Rhys nodded sadly, allowing me to put all the pieces together. I felt stupid and gullible. Why on earth hadn’t I thought to check the website? But more importantly, had Henry been lying to me for months? And if so, why?

Rhys was already way ahead of me on that score. ‘Has he ever asked you for money?’

Shock bleached all colour from my face.

‘You think I’m being scammed?’

Rhys gave a sympathetic but regretful smile. ‘It’s possible.’

I shook my head. ‘No, it can’t be that. The place where he lives is ridiculously expensive. He’s clearly got money.’

I could tell Rhys was treading carefully. He knew how attached I’d grown to my senior friend and how painful it was to suddenly wonder if I’d been taken for a ride.

‘He might be confused,’ he suggested generously. ‘Perhaps he’s suffering from some kind of dementia and genuinely believes everything he has told you.’

It was a solution, but I couldn’t fit it comfortably with the man I knew, who had always seemed as sharp as a tack. And if Henry was scamming me, he was very good at it. I’d believed every single story he’d told me about Bee, and yet now that I thought about it, he’d never once shown me a photograph of her. Even if he didn’t have a camera on his phone, surely he’d carry pictures of his late wife in his wallet? Why had I never asked to see one?

‘I feel really stupid,’ I said. ‘I thought I was smarter than this.’

‘You don’t know the whole story yet,’ Rhys said, pulling me in for a hug that I really needed right then. ‘There might still be a perfectly logical explanation.’

My lips tightened. ‘Maybe. But you don’t think there is, do you?’

Rhys was very cautious in his choice of words. ‘I think Henry Thatcher has some explaining to do.’

He’d wanted to come with me. That hadn’t surprised me. But what did was my insistence that I needed to do this alone. I’d bared my soul to Henry, told him things about my mother and me andour troubled history that even Mel didn’t know. He’d been a wise and sympathetic sounding board, and even though I no longer understood his motives, I couldn’t deny that meeting him, knowing him, had helped me in a way that maybe even years of therapy might never have done.

‘Go back to your place.
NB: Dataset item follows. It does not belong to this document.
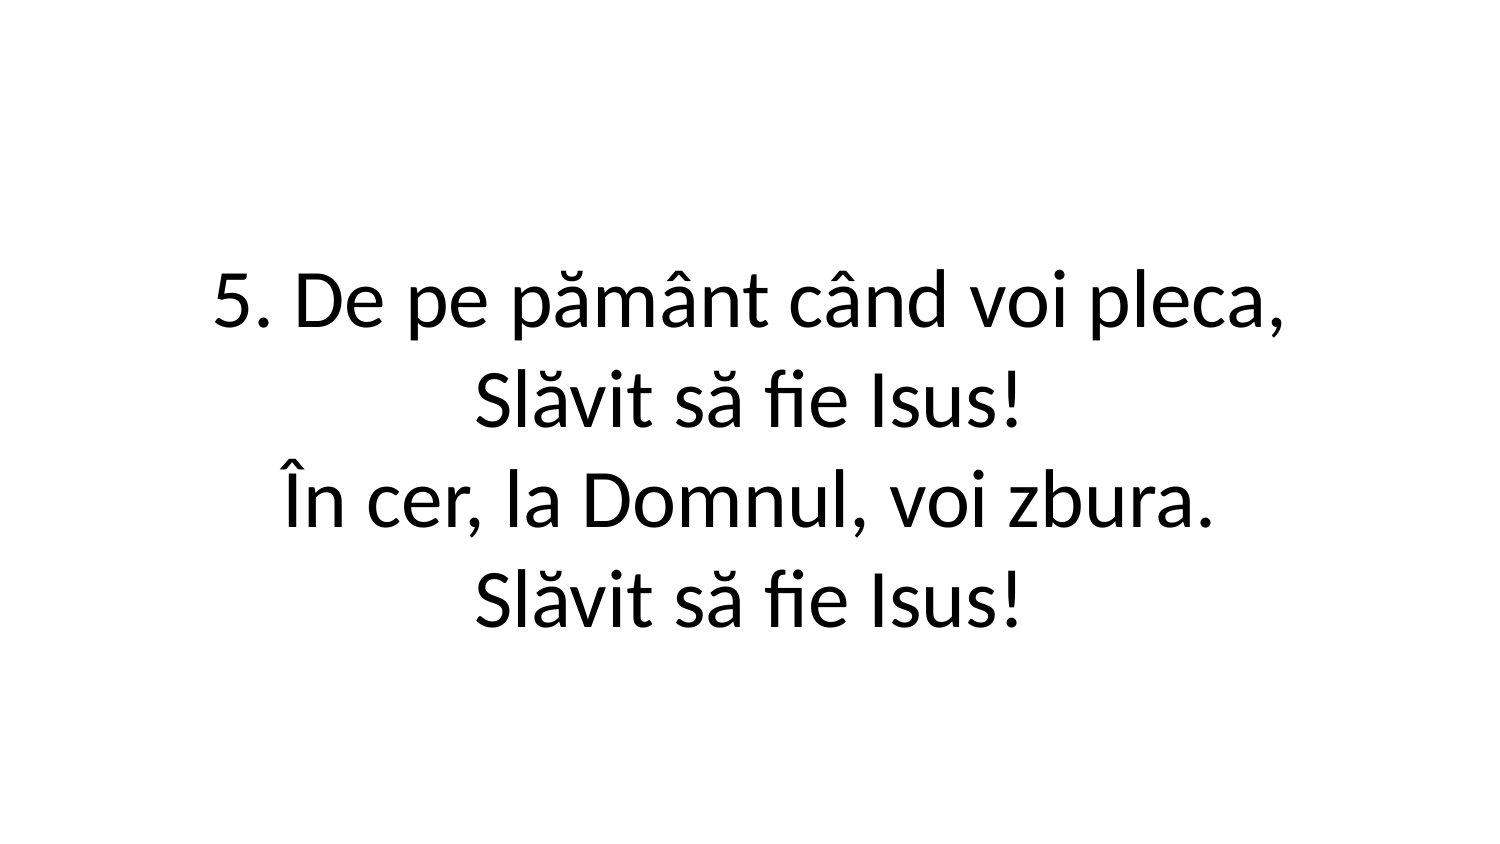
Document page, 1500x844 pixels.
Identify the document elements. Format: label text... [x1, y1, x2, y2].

Get some dry clothes,’ I said, my hand already on the door handle of his car as soon as he pulled up outside my flat.

‘I could come with you. Even if I just stayed in the car?’

I leant across the centre console and pressed a kiss on his lips.
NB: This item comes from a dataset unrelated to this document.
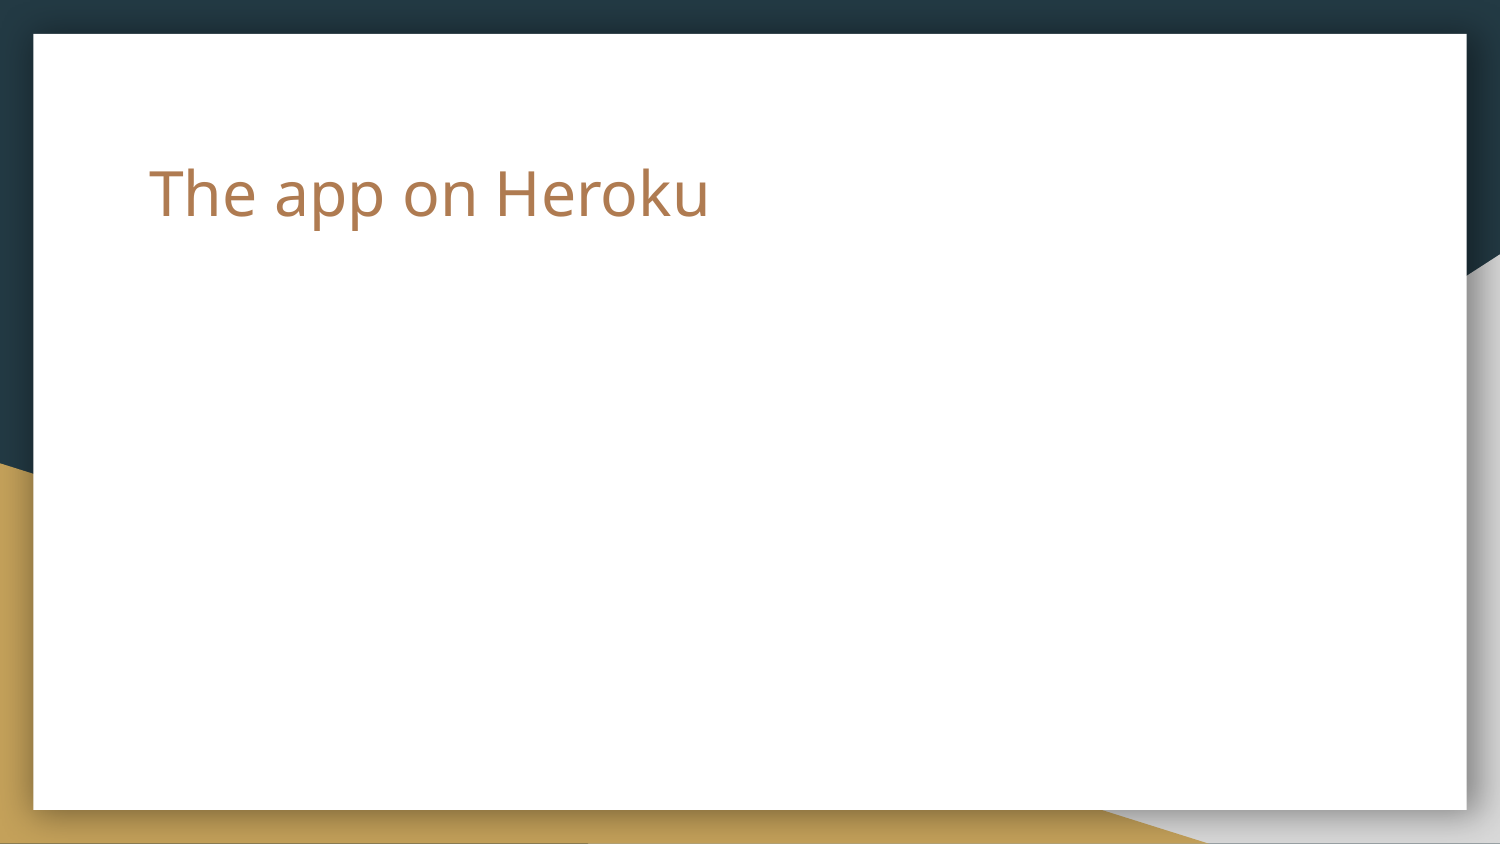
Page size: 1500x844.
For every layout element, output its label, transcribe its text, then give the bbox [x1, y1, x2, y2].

‘I’ll be fine. Henry might not have been honest with me, but I still believe he’s as fond of me as I am of him. I’m not in any danger here. Besides, I think I could take down an injured guy in his seventies if I had to.’

It was totally too soon to have gone for humour. I knew that from the look of concern that flashed through Rhys’s green eyes.

One more kiss seemed to help. ‘Honestly, Rhys, I’ll be okay.’

But now, freshly showered and dressed in dry clothes, I wondered if I was as prepared for this encounter as I’d made out.

As luck would have it, the same receptionist sat behind the desk at Freeman Manor.

‘Hello again, Miss Harker,’ she said with a cheery smile.